現異世界‐スペースファンタジー
青々しい草の芳しい匂い。
異世界の空だ。
憧れのシチュエーションを胸の奥まで堪能して、溜息をつく。
率直に現世が恋しい。
麗らかな春の、風景がセピアに見えるくらい心が渇望している。
鳥達の歌う世界に、少女の歌が反響する。
類稀に美しい容貌、天使と形容して余りある、形容矛盾に悪魔とも、見方によっては見える。
そんな少女の、空に見開かれた蒼。
澄み渡って向こう側が見えてしまいそうな。
果てなく綺麗で澄み渡りすぎて歪な、非人間的な二次元の抽象画のような人。
その瞳の向こう側にある、己の姿を確認して、頭上、澄みわたった紺碧の空。
「・・・きれいだな」
瞳に別世界を内包していると言われて、信じざるを得ない。
不可思議なファンタジー設定は、幾らでも許容する、ここは異世界だ。
「らしくもなく、褒めるのですね」
歌うのやめてしまい、こちらに歩いてくる。
一言目にそう呟いたのは、読唇で聞こえた。
なにかもう、この重くて重くて、無気力少しも働かない頭は使えない。
俺は何も考えずに、しばらく眠っていたかった。
いったい、何が起きたというのだろうか?
気付いたら夜だった。
昼は涼しく、夜は寒々。
秋なのだ、昼ぽかぽかとした春陽気だったのがすっかり変わっていた。
この柔らかい草原天然ベッドよりも、少女の部屋のベッドの方がいい、俺は立ち上がった。
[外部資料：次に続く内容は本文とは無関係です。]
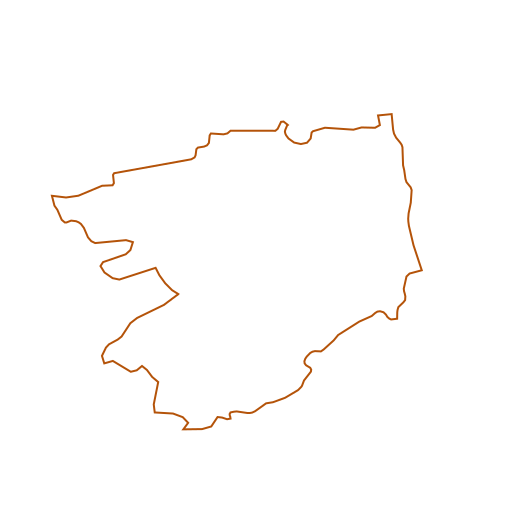 map outline of Maine-et-Loire (orthographic projection), rotated 335°
{"feature_id": "FRA-5321", "entity_name": "Maine-et-Loire", "entity_type": "Metropolitan department", "adm_level": 1, "iso_a3": "FRA", "parent_name": "France", "parent_adm1": "", "projection": "orthographic", "projection_center": [-0.78, 47.399], "detail": "fine", "context": "isolated", "style": "outline", "palette": "amber", "viewbox_px": 512, "rotation_deg": 335, "n_neighbors": 0, "source": "natural_earth", "source_scale": "10m", "svg_char_len": 3152}
<svg xmlns="http://www.w3.org/2000/svg" viewBox="0 0 512 512"><g transform="rotate(335 256 256)"><path d="M138.7,199.4L144.7,197.5L150.3,191.4L144.9,186.7L115.7,176.3L113.0,173.0L111.6,168.1L111.9,157.8L110.9,153.0L109.5,150.5L107.6,148.4L103.4,145.8L98.3,145.5L96.9,144.8L95.2,141.1L95.5,130.2L94.6,125.2L96.5,115.2L108.6,122.7L120.5,126.3L146.2,127.3L155.9,131.3L158.0,129.9L160.7,122.1L162.4,121.0L238.2,141.0L242.0,140.7L243.8,139.2L247.1,134.0L249.2,133.2L255.2,134.9L258.4,135.0L261.1,133.6L265.0,127.1L266.9,125.9L278.0,132.0L281.9,132.8L285.9,131.7L326.5,150.7L329.4,149.9L335.4,145.0L337.8,145.8L340.2,150.7L339.3,150.9L335.7,154.2L334.7,155.6L334.3,157.6L334.3,159.4L335.1,163.2L338.5,169.3L344.0,173.5L350.1,174.9L355.2,172.6L358.6,167.6L360.4,167.0L372.7,168.9L397.7,182.7L406.0,184.1L418.1,190.1L423.6,189.7L426.0,180.2L438.9,184.7L433.7,199.3L432.8,203.4L433.0,208.0L434.6,214.2L435.0,216.7L434.7,219.3L427.6,236.0L426.6,240.8L424.0,249.4L423.6,252.7L425.2,259.1L424.9,262.1L418.8,273.1L412.3,281.9L409.7,286.5L408.6,289.2L407.3,293.4L403.3,312.8L400.2,339.0L387.8,336.8L383.7,338.2L376.1,348.1L375.3,350.5L374.9,353.0L374.3,355.7L372.5,359.0L369.9,360.3L363.4,362.5L361.5,364.7L360.3,366.6L359.5,368.2L357.4,372.5L351.6,370.6L350.3,369.0L349.3,366.7L349.0,364.0L347.8,360.9L345.1,358.5L342.5,357.7L340.0,358.0L335.5,359.3L321.9,359.1L297.1,362.3L290.8,365.3L277.9,369.3L274.5,369.9L269.2,367.1L266.7,366.6L264.2,366.8L259.5,368.6L257.3,369.9L255.4,371.8L254.7,373.9L255.2,376.2L257.9,380.2L258.0,382.3L256.9,384.0L246.9,389.1L242.9,393.0L241.8,393.7L237.5,395.3L222.5,396.8L209.6,395.7L202.9,393.8L189.5,396.3L186.4,396.3L184.1,395.7L181.9,394.7L172.8,388.7L170.2,387.8L166.8,387.0L165.3,388.1L164.8,389.6L164.8,390.5L164.2,392.6L160.8,391.7L157.0,388.1L153.1,385.7L143.4,391.6L134.0,390.1L116.9,382.4L124.0,378.5L121.5,371.1L114.2,363.7L98.1,355.0L100.6,347.3L114.1,328.9L110.8,321.8L109.0,313.2L106.2,307.5L99.6,309.2L93.6,308.0L81.9,290.6L73.1,289.2L74.2,281.4L74.3,281.3L74.4,281.2L74.5,281.1L74.8,280.9L75.1,280.7L75.4,280.4L75.6,280.3L75.7,280.1L75.9,280.0L76.1,279.8L76.3,279.7L76.5,279.5L76.7,279.3L76.9,279.2L77.1,279.0L77.3,278.8L77.5,278.7L77.8,278.5L78.0,278.3L78.2,278.1L78.4,278.0L78.6,277.8L78.8,277.6L79.0,277.5L79.2,277.3L79.4,277.1L79.6,277.0L79.8,276.8L80.0,276.7L80.3,276.4L80.6,276.2L80.8,276.0L80.9,275.9L81.0,275.8L81.1,275.7L81.3,275.6L85.5,273.9L95.3,273.3L100.1,272.2L113.7,263.8L122.1,261.9L151.8,261.4L152.1,261.4L152.3,261.3L152.5,261.3L152.7,261.2L153.0,261.2L153.3,261.1L153.6,261.0L154.0,261.0L154.3,260.9L154.8,260.8L155.2,260.7L155.6,260.6L156.1,260.5L156.6,260.4L157.0,260.3L157.5,260.2L158.1,260.1L158.6,260.0L159.1,259.9L159.6,259.8L160.2,259.7L160.7,259.6L161.2,259.4L161.8,259.3L162.3,259.2L162.8,259.1L163.3,259.0L163.9,258.9L164.4,258.8L164.8,258.7L165.3,258.6L165.8,258.5L166.2,258.4L166.6,258.3L167.0,258.2L167.4,258.2L167.8,258.1L168.1,258.0L168.4,258.0L168.7,257.9L168.9,257.8L169.1,257.8L169.3,257.8L169.5,257.7L165.5,251.5L162.2,242.4L160.3,232.6L160.0,224.3L122.2,219.6L116.7,215.5L111.7,206.9L110.8,199.4L114.8,196.9L138.7,199.4Z" fill="none" stroke="#b45309" stroke-width="2"/></g></svg>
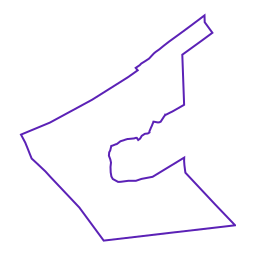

視界の端、獣道傍らに咲く菫草などなど、歪なほど自然に花々が群生している。
これも、何一つ俺の知らない異世界の常識光景だ。
「まあ、これは所詮、どうせ夢だろ。
ふぁああ、眠い眠い、まだ寝たり無いぜ、俺を夢から起こさないでくれよぉ」
木々が遮る月光。
昼は太陽光を遮ってくれていたソレは、今は帰り道を遮る。
夜の森でも、動物達は眠っていないようだ。
涼しげな木の枝で、小動物。
鼠やリスやその他、ちょこちょこした身軽なのが跳ね回っている。
何匹の蝶が舞っていて、一羽、俺の肩に舞い降りてきた。
「なんだ?」
俺の鼻先に止まろうとしたので、軽く払いながら、その虹色の半身を凝視する。
「ったく、俺が眠れやしねぇ。
ま、実のところ、そんなに眠くねぇんだけどさ。
はぁ、俺の妄想力もここまで来れば、商売できるぜ。
こりゃ帰ったら、異世界ファンタジック小説で出版だな。
まあとりま帰れれば、だな。
俺は一度ぐらい、尾瀬に行ってみろって、神のお告げってことなんかね」
「独り言ばかりしていて、むなしくない?」
蝶があの少女の声で、独特なオリジナリティ言語を発する。
好みじゃないな、ファンタジー設定の説明も無く適当だな。
「馬鹿だな、お前に話してたんだよ、気づかなかったのか?」
「嘘ですね、声質等で分かります、私に嘘は通用しません」
「そうかい、まあどっちでもいいだろ」
そうだ、夢の中であるのだから、ありとあらゆる何でもよいだろう。
「適当でいいんだよ、適当で」
蝶がひらひら付いてくる。
森林木陰からまろびでて、月の光を身に浴び、三十割増し程度の星空を見上げる。
ながら、天然自然の芝生絨毯の上を歩いて、みるみる内に眼前の建築物へ。
「ああ、んか足裏が痛いと思ったら、俺が裸足かよ、夢なのに気がきかねーなオイ。
・・・あれ?」
俺は少女の部屋に入った、が少女がいない。
「わたしは、此処ですよ」
蝶々は俺の肩のままだ。
気付けば、コイツ、途中から何も話さなくなっていたっけ。
「そうか、変化だったか」
瞬間的に、俺の肩に寝巻きの少女現われるである。
夢の中のはずなのに、妙にリアルだ。
なにもかも、いやになるね、もっとご都合主義で行けよ。
「ふあぁ」
寝る前に着ていたものと、寸分違わない、まったく埃だらけで薄汚れた同じなのである。
「ふうん。
ま、連続、そんなこともあろうわな。
まだ夢から醒めれないとはな」
「おはようございます」
「ああおはよう。
寝てる間に、怪我も治ってればいいなぁ」
まだ妙にふわふわ、頭が回らない。
と、雲の上に乗った無重力な気分。
少女が朝から歌っている、俺のことは気にしない。
天丘を下りながら、下界に落とされるような、リアルな感覚を蘇らせてくれる。
俺はその唄を最後まで聞いて、いつしか一緒に口ずさむ。